PROBLEM: Rewrite every item below with each "collection date" swapped for "date collected" and everything else left as it is. Leave the pictures out of your answer.

━━━ DATA FOR THIS EXERCISE

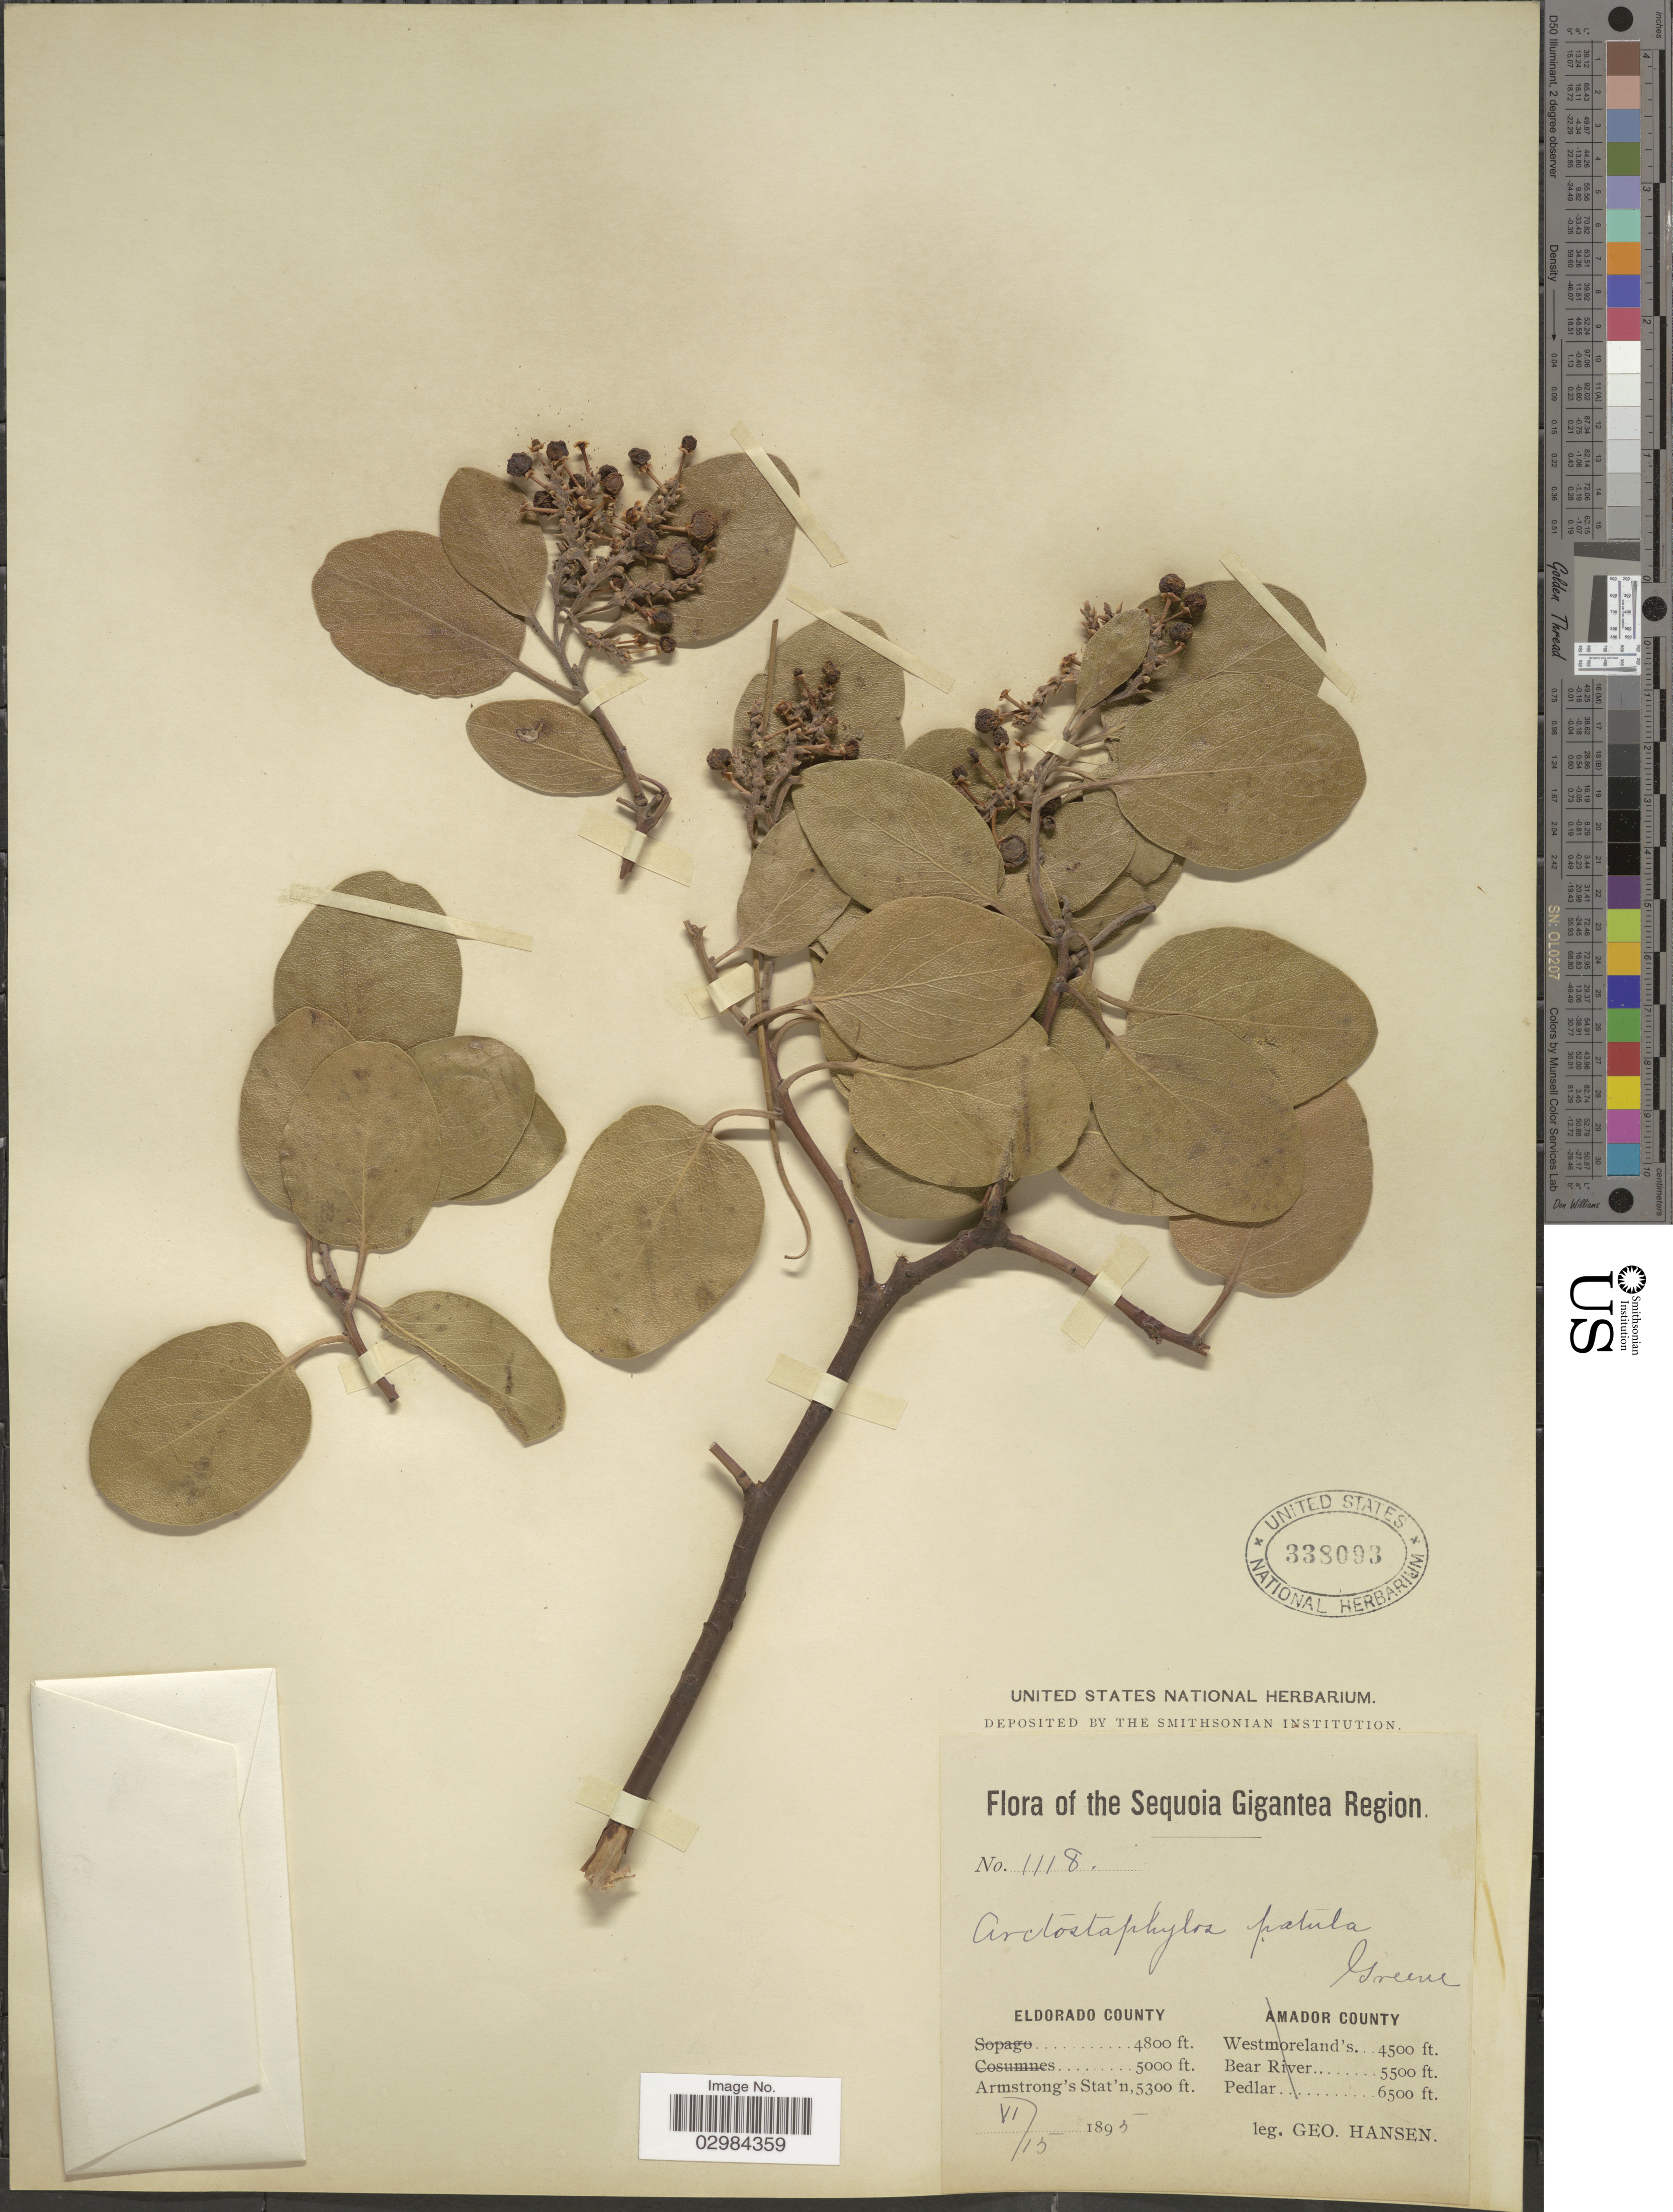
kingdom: Plantae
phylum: Tracheophyta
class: Magnoliopsida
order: Ericales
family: Ericaceae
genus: Arctostaphylos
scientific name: Arctostaphylos patula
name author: Greene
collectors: G. Hansen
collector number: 1118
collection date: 1895-06-15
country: United States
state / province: California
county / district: El Dorado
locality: Sequoia Gigantea Region, Eldorado County, Armstrong's Stat'n.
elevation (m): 1615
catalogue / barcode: US 338093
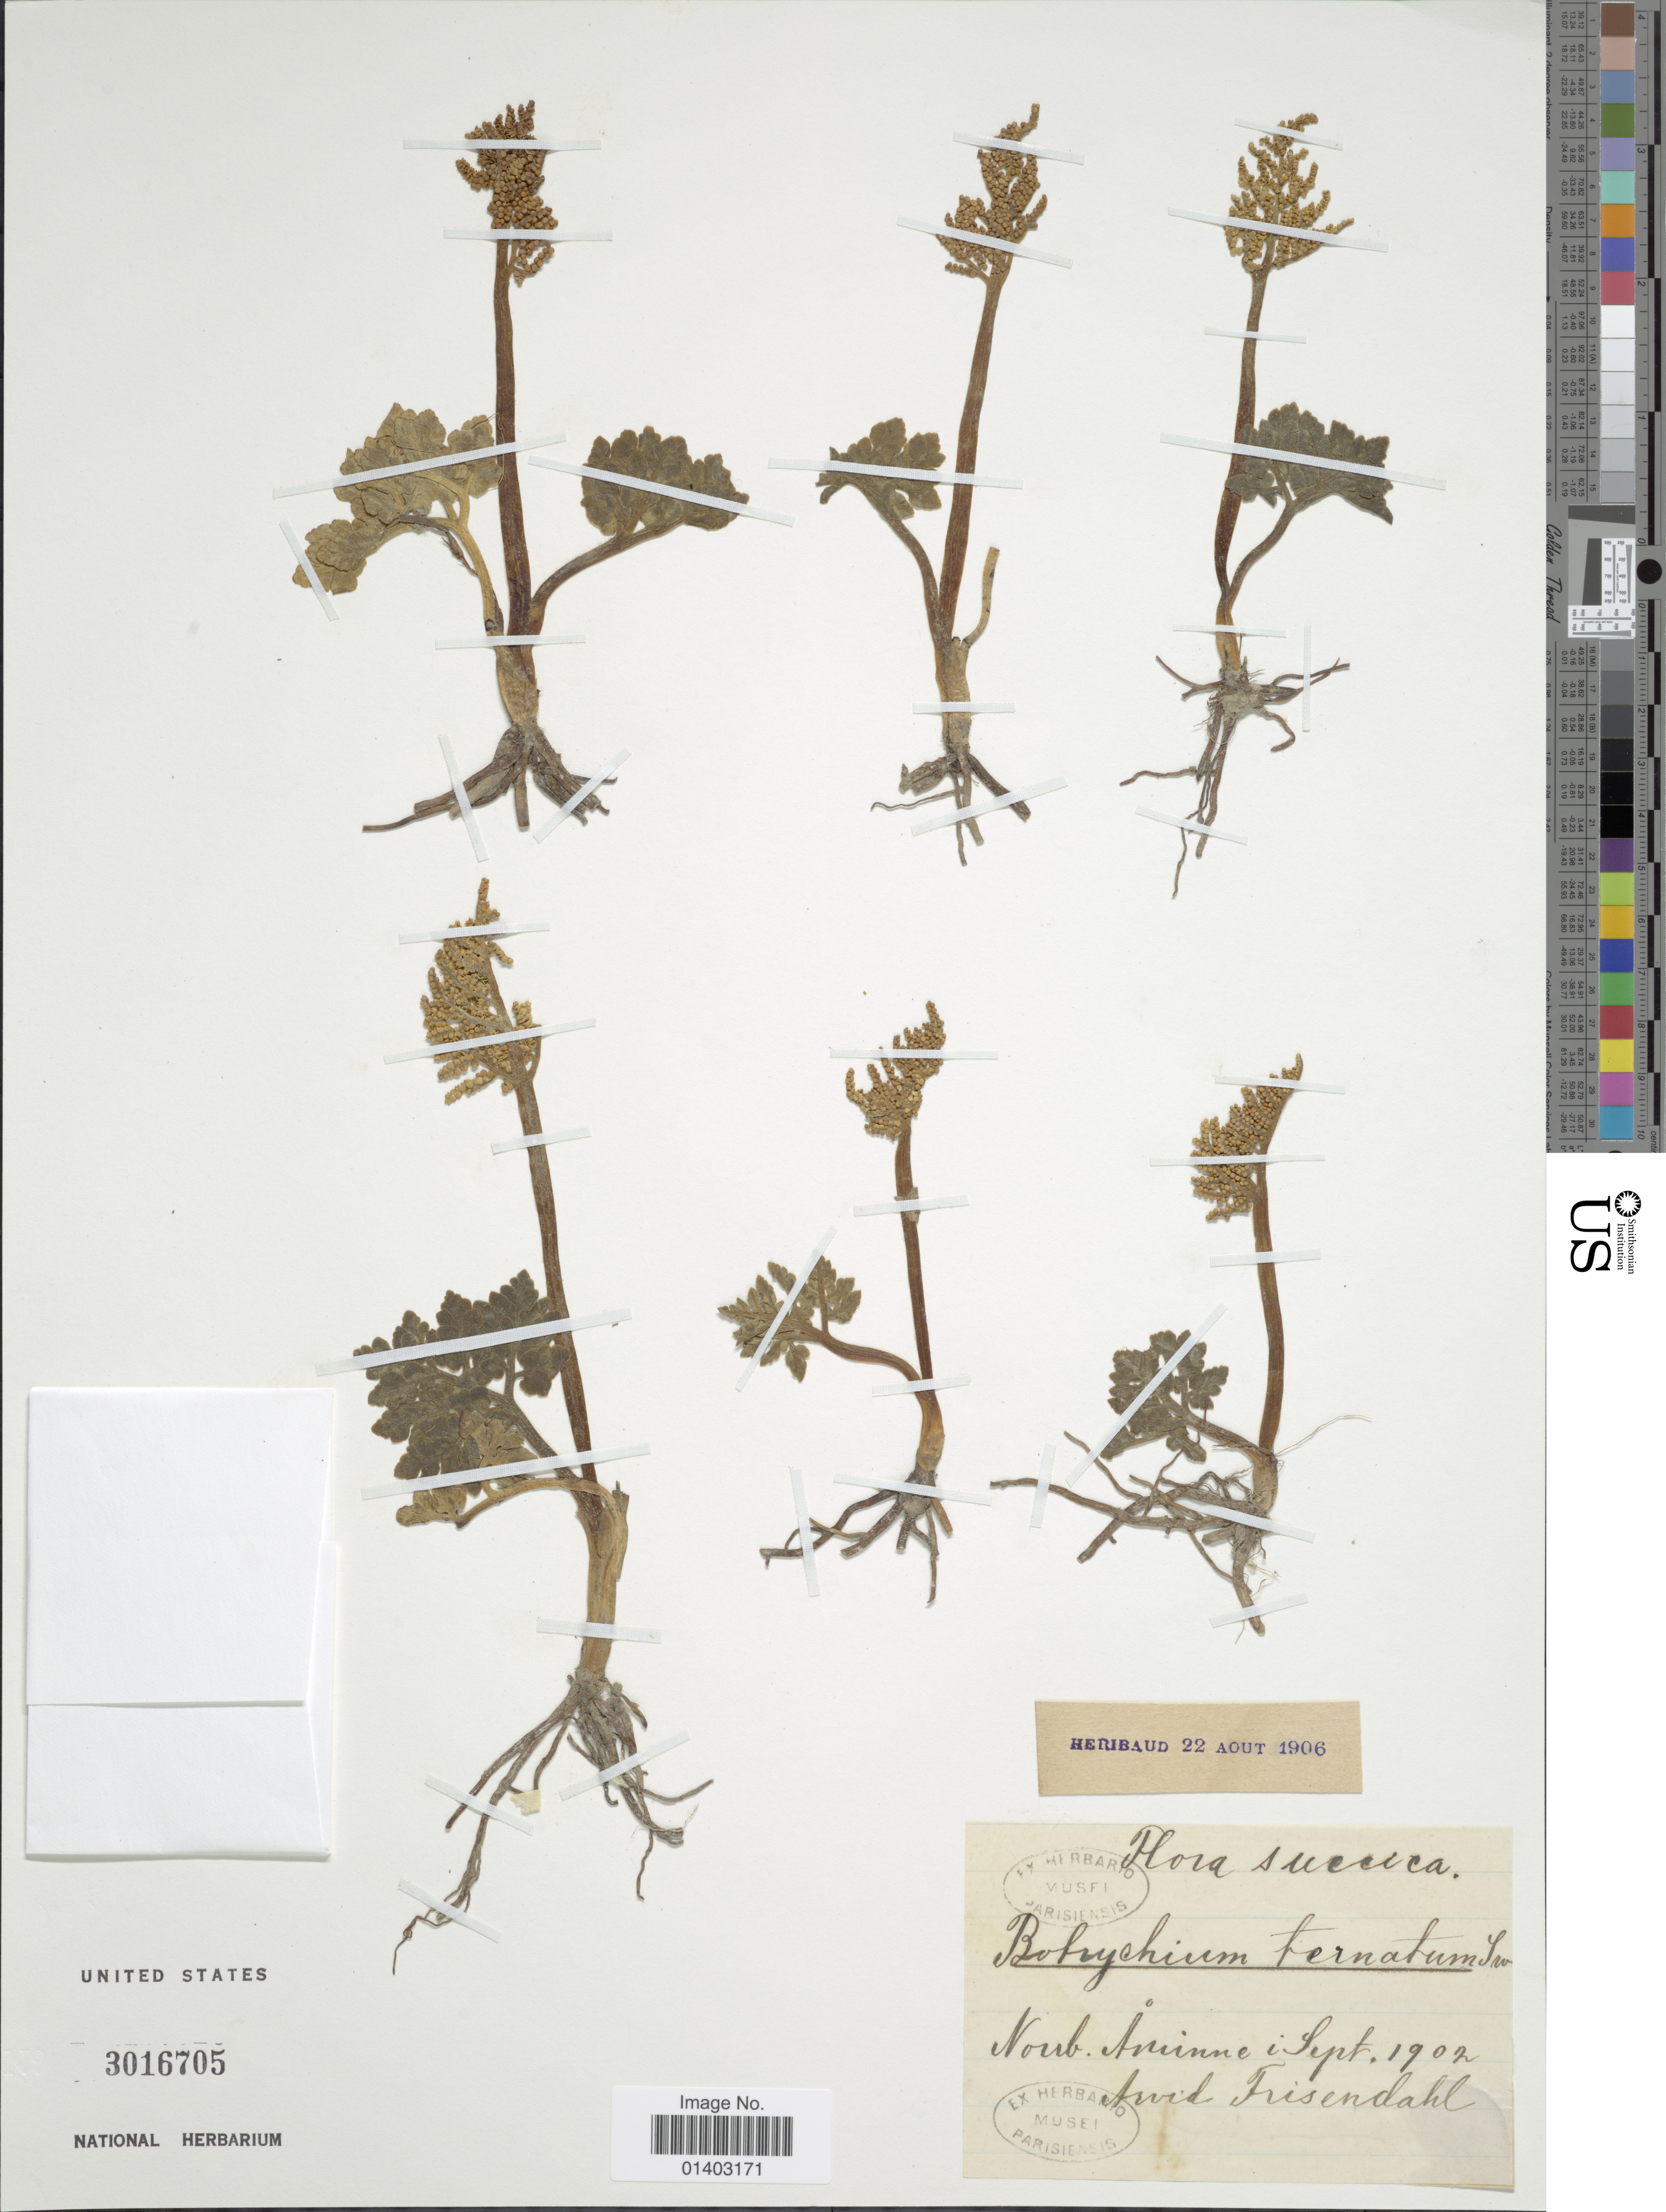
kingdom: Plantae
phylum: Tracheophyta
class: Polypodiopsida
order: Ophioglossales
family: Ophioglossaceae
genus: Botrychium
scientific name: Botrychium multifidum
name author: (J.F. Gmel.) Rupr.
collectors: A. Frisendahl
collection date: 1902-09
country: Sweden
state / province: Norrbotten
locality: Åminne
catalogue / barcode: US 3016705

━━━━━━

FULL SOLUTION:
kingdom: Plantae
phylum: Tracheophyta
class: Magnoliopsida
order: Ericales
family: Ericaceae
genus: Arctostaphylos
scientific name: Arctostaphylos patula
name author: Greene
collectors: G. Hansen
collector number: 1118
date collected: 1895-06-15
country: United States
state / province: California
county / district: El Dorado
locality: Sequoia Gigantea Region, Eldorado County, Armstrong's Stat'n.
elevation (m): 1615
catalogue / barcode: US 338093
kingdom: Plantae
phylum: Tracheophyta
class: Polypodiopsida
order: Ophioglossales
family: Ophioglossaceae
genus: Botrychium
scientific name: Botrychium multifidum
name author: (J.F. Gmel.) Rupr.
collectors: A. Frisendahl
date collected: 1902-09
country: Sweden
state / province: Norrbotten
locality: Åminne
catalogue / barcode: US 3016705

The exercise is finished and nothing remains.